Several native species of catfish were in the creek as it was flooded, including white catfish, snail bullheads, yellow bullheads, brown bullheads and flat bullheads. Non-native channel catfish were also already in the Cape Fear River system and were likely trapped when the lake was completed.

A more recently introduced species is the flathead catfish. This predatory catfish reaches huge sizes in the lake and feeds on other catfish, as well as all species of panfish.

"We first noticed juvenile flathead catfish in our sampling in 1993," said Reid Garrett, Senior Environmental Specialist with Progress Energy -- Carolinas.

Progress Energy owns Sutton Lake. The lake's principal purpose is providing cooling water for the L.V. Sutton generating plant located on the southern side of the lake. A central dike divides the lake and several wing dikes extend from it and from the shoreline. This provides a long flow path, allowing hot water that is discharged into the lake to cool so it can be re-circulated through the power plant.

The arrival of flathead catfish was greeted with trepidation by biologists, and most likely occurred when an angler with good intentions introduced them into the lake. But no one knows for certain how the flatheads made their way into the lake. Biologists found the flatheads while sampling the lake and became alarmed, believing the bigger catfish had eaten or displaced the more desirable channel catfish and the native species in the lake.

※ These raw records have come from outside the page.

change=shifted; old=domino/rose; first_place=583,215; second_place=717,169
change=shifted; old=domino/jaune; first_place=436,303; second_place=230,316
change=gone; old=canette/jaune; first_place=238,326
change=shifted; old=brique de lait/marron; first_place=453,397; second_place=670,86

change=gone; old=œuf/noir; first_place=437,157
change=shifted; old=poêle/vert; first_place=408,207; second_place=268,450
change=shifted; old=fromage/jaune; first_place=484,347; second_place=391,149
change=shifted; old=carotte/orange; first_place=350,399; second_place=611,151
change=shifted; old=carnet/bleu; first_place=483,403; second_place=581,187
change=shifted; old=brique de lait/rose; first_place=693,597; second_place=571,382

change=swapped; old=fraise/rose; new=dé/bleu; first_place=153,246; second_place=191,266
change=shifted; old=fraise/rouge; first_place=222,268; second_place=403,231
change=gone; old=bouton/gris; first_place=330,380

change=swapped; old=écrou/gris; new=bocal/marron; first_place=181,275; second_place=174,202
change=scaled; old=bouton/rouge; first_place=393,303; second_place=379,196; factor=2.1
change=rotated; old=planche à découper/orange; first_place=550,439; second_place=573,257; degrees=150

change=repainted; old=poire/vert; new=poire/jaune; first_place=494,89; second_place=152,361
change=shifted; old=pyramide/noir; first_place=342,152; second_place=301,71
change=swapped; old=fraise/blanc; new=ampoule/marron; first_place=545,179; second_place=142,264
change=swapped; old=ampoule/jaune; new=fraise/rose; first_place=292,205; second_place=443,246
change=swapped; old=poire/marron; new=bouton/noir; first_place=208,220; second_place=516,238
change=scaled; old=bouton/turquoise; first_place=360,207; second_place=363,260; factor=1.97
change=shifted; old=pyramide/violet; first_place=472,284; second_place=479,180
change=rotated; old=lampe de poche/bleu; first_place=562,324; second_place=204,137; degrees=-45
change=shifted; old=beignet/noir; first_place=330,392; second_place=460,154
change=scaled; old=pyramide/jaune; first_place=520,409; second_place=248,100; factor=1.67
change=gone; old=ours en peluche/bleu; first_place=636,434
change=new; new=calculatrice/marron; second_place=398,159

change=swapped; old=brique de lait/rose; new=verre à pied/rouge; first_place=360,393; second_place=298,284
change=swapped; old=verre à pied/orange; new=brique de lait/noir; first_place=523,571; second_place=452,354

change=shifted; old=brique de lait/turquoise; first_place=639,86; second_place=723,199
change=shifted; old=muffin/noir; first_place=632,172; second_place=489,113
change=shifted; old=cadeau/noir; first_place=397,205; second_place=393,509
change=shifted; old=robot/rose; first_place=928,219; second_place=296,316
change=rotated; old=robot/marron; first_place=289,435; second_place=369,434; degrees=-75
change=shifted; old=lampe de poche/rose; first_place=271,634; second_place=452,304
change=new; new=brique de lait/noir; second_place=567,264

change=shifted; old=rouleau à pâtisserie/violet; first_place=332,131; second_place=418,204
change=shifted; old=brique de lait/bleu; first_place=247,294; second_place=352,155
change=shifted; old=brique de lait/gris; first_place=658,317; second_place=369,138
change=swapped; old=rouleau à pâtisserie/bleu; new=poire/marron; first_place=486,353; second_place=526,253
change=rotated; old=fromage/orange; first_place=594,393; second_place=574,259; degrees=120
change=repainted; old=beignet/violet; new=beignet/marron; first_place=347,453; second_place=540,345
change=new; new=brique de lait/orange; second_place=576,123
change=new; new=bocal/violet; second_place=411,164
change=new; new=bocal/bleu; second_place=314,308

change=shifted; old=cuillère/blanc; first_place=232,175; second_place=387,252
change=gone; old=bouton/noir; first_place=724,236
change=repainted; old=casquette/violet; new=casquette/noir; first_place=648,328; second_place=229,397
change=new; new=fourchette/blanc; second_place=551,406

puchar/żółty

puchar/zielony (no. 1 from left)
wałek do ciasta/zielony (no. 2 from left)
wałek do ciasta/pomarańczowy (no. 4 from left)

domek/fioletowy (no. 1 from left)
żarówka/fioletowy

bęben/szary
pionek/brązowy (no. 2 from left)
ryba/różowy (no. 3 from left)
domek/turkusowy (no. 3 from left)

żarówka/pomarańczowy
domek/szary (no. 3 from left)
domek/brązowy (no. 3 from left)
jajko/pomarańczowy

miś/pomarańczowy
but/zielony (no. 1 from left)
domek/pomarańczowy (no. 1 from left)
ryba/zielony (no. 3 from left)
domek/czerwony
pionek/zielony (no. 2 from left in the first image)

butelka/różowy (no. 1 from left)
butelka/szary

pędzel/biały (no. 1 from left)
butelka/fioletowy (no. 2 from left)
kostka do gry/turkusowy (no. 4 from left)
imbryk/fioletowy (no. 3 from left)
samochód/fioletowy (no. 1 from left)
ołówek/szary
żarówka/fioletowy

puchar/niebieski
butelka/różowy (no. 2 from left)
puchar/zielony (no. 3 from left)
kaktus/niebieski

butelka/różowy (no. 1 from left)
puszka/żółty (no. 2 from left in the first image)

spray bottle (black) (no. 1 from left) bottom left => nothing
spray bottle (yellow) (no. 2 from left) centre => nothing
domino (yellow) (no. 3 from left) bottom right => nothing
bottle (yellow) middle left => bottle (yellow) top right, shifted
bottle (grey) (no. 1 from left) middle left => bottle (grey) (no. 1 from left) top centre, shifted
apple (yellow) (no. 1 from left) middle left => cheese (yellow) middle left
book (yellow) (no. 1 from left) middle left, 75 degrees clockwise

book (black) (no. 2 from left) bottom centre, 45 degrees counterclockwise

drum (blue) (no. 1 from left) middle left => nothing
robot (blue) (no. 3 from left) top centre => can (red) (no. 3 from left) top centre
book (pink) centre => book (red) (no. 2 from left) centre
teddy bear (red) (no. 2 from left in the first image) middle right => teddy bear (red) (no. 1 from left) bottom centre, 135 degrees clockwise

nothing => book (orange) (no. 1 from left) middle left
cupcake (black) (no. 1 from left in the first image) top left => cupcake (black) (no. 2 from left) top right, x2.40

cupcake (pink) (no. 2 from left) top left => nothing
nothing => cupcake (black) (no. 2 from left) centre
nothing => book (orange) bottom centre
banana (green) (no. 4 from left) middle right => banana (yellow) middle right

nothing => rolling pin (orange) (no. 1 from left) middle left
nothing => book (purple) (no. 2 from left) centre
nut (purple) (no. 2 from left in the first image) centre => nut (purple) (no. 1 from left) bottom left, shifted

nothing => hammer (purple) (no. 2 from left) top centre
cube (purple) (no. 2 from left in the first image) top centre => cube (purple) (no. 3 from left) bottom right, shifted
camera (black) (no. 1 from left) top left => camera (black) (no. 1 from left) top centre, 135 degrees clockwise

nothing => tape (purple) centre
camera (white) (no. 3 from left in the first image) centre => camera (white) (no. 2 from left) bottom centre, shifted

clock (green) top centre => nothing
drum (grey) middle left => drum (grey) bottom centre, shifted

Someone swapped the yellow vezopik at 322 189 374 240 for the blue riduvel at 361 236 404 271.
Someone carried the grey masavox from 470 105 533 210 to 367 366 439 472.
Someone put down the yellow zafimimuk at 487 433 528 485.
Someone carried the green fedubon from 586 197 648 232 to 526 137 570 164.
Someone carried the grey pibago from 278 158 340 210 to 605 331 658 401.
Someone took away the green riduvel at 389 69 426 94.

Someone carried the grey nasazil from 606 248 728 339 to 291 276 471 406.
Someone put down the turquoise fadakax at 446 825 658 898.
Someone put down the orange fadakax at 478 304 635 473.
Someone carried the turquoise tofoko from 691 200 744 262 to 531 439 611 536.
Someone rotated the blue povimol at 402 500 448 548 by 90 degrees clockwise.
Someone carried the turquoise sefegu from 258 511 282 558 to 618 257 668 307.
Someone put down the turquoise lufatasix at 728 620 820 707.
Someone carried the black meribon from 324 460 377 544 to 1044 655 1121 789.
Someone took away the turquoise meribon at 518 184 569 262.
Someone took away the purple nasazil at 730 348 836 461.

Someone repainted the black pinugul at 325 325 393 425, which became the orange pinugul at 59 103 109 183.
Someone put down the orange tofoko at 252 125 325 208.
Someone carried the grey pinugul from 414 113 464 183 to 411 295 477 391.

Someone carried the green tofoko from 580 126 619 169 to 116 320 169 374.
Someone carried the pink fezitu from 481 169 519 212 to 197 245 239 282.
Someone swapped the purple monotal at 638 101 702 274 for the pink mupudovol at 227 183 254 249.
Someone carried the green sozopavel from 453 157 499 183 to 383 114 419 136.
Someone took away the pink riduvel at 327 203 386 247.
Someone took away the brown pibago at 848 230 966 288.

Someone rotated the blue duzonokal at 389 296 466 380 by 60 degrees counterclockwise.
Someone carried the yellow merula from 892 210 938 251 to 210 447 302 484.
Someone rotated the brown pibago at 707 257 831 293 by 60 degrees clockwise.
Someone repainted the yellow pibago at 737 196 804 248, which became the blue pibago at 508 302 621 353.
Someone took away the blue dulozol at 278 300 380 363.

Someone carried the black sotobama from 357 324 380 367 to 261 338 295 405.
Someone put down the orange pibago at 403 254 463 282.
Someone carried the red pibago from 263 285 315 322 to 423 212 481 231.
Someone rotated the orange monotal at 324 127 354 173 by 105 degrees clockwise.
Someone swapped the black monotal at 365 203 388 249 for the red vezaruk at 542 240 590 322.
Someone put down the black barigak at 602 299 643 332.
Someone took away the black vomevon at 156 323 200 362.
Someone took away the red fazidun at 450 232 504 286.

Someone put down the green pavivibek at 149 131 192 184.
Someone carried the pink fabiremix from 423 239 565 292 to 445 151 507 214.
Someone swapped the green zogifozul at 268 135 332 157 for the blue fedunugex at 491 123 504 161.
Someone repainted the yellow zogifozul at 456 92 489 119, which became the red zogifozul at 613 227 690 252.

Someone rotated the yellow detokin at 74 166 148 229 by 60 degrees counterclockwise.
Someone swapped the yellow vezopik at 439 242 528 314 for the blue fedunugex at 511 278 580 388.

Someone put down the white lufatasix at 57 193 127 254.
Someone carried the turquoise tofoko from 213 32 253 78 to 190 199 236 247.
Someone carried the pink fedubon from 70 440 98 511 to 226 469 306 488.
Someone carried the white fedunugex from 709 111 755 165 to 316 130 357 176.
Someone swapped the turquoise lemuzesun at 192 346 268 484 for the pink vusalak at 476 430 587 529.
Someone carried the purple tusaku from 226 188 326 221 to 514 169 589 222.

By 2003, biologists estimated that over 1,000 large flathead catfish lived in the lake. But current sampling techniques no longer include rotenone, a poisoning technique that first turned up juvenile flatheads. All sampling now is through electrofishing, which does not provide as good a picture of the catfish population.

Initially biologists with the N.C. Wildlife Resources Commission and Progress Energy became alarmed when channel catfish disappeared from their samples. Flathead catfish are voracious predators and small catfish are one of their primary prey species.